7. Puts couples under unnecessary pressure to perform/impress: The financial and emotional weight that couples go through during weddings can only be fully understood by the married. Your friends/family/neighbors/work colleagues/ex-classmates/enemies/beefers/critics/bad belle people/supporters/strangers, everyone is packed under one roof, some to see you shine, others to see you crumble, most just to come to eat and go. That’s pressure at its peak.
wahala problem: Due to the expensive nature of weddings, cost recovery avenues have taken a new dimension. The costume (asoebi) of the wedding has become even more expensive. Asoebi has graduated from being offered for free to some going for as high as N20,000. So I have to pay to attend your wedding, coupled with my transport fare? Happy Married Life, I’ll rather stay home and watch Premier League football.

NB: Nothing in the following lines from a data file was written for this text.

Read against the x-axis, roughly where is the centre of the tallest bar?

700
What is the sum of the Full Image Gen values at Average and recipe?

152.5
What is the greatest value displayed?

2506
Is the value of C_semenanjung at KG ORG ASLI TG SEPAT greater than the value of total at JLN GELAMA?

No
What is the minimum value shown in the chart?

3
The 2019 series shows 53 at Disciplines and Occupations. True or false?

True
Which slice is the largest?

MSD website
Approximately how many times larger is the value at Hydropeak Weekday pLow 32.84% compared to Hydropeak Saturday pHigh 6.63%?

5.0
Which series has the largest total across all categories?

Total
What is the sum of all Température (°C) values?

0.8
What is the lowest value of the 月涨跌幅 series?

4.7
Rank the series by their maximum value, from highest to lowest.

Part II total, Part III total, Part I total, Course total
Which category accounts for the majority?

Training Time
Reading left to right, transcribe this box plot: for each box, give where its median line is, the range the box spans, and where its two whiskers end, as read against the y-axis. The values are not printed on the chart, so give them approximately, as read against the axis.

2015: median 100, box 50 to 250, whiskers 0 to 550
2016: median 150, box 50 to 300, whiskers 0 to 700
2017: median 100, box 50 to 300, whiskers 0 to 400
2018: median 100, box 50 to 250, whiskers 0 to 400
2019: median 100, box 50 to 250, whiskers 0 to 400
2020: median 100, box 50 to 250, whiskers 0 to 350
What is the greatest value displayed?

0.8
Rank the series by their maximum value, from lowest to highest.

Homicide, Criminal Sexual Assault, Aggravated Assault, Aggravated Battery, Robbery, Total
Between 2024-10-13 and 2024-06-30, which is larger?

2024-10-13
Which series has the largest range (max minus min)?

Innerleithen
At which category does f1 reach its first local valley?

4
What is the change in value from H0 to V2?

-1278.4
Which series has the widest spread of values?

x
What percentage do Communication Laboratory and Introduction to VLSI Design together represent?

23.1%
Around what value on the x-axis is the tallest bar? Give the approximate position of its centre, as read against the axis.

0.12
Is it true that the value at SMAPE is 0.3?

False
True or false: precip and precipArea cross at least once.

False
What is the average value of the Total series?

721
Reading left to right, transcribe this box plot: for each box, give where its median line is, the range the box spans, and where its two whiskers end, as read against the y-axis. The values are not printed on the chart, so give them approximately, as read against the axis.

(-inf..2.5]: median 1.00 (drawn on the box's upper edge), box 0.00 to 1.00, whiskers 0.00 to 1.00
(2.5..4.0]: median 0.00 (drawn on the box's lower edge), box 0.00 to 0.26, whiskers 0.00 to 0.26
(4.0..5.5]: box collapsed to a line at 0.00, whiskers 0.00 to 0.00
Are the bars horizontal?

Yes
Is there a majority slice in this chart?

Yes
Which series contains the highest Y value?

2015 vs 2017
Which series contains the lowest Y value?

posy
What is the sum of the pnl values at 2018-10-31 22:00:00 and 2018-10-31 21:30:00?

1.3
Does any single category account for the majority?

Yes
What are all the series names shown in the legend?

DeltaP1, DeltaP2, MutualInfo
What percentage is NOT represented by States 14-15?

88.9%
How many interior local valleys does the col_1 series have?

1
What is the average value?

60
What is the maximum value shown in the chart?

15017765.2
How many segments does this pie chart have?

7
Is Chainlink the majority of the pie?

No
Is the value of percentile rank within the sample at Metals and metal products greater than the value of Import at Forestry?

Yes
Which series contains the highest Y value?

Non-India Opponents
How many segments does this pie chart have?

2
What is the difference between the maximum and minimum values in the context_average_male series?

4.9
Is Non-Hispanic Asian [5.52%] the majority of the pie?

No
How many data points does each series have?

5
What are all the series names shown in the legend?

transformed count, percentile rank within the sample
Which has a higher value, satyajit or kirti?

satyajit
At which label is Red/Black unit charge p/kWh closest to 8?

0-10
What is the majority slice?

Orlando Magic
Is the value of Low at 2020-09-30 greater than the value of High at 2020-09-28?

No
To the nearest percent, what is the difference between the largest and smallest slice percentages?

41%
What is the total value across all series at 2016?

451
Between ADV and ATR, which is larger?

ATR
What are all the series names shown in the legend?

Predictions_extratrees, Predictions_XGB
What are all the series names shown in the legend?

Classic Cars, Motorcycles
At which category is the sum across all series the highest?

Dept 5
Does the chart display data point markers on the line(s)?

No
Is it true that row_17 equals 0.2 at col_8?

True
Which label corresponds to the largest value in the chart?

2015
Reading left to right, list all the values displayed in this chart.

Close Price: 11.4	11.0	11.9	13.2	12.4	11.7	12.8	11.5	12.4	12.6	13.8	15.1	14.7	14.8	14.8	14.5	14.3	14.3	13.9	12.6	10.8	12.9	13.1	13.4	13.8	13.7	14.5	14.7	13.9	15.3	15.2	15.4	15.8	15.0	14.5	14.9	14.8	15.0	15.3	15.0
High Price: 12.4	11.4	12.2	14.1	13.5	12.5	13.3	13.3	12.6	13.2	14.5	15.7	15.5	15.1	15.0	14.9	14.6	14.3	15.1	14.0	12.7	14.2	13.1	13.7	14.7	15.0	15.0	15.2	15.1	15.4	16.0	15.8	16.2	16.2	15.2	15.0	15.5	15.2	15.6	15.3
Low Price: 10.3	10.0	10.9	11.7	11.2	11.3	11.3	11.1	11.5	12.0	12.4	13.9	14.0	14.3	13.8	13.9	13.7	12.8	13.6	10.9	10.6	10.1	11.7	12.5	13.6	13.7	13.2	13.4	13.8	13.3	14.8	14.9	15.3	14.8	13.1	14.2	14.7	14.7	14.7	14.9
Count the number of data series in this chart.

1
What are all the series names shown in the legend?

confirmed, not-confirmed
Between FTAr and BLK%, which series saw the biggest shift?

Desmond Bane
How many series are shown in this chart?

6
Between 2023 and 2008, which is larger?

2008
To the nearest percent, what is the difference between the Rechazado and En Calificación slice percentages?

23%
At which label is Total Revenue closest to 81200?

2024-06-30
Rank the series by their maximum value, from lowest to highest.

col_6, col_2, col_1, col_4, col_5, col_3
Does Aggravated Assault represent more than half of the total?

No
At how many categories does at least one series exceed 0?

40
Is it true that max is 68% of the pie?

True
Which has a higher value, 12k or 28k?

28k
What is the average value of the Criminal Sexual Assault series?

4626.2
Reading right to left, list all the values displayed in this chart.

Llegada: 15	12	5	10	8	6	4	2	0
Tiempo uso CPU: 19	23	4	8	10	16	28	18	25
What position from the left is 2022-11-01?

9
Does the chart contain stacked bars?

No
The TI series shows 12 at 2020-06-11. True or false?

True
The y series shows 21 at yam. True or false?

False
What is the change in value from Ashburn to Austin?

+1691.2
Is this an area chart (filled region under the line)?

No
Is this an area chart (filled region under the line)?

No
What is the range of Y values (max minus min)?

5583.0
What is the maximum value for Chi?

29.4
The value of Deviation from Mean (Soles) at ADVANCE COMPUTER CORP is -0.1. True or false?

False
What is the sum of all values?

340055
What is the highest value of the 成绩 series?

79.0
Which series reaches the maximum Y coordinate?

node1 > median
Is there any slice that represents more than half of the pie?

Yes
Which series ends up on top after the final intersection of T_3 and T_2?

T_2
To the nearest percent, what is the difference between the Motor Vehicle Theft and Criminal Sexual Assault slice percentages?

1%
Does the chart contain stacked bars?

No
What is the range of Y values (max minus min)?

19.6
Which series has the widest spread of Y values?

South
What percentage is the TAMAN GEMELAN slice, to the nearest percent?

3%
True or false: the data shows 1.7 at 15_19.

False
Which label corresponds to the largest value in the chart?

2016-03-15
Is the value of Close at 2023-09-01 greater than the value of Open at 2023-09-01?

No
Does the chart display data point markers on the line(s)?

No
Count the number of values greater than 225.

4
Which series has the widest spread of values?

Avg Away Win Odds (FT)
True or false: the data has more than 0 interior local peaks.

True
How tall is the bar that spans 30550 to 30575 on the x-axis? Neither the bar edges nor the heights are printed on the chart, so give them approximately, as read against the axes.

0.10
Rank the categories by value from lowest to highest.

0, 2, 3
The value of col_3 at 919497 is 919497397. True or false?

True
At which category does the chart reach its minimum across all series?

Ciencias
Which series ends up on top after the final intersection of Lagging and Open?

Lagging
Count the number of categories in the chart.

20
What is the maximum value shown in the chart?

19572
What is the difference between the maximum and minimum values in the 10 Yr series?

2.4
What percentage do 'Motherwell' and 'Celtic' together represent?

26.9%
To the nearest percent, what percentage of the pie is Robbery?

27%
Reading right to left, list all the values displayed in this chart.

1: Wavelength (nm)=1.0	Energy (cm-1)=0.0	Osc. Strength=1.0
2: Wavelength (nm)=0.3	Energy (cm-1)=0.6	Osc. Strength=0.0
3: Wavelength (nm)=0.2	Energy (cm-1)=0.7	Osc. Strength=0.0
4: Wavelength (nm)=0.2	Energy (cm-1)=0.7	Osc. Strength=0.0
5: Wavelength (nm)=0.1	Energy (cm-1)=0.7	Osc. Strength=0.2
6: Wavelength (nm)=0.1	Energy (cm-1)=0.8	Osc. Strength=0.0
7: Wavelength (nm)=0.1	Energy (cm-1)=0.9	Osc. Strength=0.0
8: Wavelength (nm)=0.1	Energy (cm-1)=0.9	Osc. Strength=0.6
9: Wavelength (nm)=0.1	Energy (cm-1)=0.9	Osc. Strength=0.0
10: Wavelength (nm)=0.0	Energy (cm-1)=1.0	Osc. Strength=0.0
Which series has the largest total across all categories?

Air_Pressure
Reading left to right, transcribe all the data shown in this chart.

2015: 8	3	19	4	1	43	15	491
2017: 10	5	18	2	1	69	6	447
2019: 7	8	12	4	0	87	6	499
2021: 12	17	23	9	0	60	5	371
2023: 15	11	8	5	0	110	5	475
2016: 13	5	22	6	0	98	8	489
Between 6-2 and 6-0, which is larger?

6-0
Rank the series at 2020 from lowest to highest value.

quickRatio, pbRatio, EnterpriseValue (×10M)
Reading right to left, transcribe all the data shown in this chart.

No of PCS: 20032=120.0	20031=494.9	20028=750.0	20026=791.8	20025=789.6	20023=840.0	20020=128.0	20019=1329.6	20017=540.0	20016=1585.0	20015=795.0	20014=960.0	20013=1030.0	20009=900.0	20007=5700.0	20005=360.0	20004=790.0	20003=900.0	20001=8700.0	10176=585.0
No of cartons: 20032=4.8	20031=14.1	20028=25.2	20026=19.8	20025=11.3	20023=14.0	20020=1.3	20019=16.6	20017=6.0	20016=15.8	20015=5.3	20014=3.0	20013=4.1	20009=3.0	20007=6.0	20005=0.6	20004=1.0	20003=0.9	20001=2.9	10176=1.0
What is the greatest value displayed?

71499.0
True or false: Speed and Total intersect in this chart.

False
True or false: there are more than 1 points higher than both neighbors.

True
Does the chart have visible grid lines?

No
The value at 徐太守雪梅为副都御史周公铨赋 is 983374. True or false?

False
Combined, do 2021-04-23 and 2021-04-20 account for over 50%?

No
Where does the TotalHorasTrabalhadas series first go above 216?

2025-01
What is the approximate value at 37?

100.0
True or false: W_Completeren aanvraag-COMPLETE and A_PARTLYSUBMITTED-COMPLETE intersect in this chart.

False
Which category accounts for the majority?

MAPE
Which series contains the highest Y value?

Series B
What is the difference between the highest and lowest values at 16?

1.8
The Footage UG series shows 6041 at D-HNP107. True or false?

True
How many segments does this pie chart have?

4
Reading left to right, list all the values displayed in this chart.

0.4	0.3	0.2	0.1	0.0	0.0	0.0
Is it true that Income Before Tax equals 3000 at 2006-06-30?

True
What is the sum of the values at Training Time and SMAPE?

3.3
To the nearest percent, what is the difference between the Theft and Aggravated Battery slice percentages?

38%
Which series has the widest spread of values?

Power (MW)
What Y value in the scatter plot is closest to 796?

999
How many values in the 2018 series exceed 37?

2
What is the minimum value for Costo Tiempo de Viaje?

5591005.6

9. Disregard for time: The best organized wedding I ever attended was in fact the most cost effective wedding I ever attended. Church proceedings took place from 10 am till 11:30 am, snapping of pictures and procession to the venue of the reception which was at the back of the church was from 11:30 am to 12 pm. Exactly 12 pm, the MC took the Mic and the reception had commenced. After a few cutting of the cake and couple dance activities, food was shared in packs and around 2 pm, the wedding was over. A wonderfully organized wedding took under 4 hours to execute and everyone had the rest of the day to handle their biz. Sad to say but most African weddings don’t take this route. In fact, attending a wedding in Africa means you have dedicated the whole day for the couple. The last wedding I attended commenced 10 am and by 5 pm that I was leaving, the couple were just doing their traditional dance. What a waste of time.
10. Church weddings: I wonder if they have used church to swear for Africans. What’s our obsession with having our weddings in the confines of a church. We have this unfounded mindset that having a wedding in church means God is involved. The same Christians read Matthew 18:20 “For where two or three have gathered together in My name, I am there in their midst” in church often. What happened to a quiet garden, or a hall, or even at home. Must the vows be exchanged in church? Africans!!!!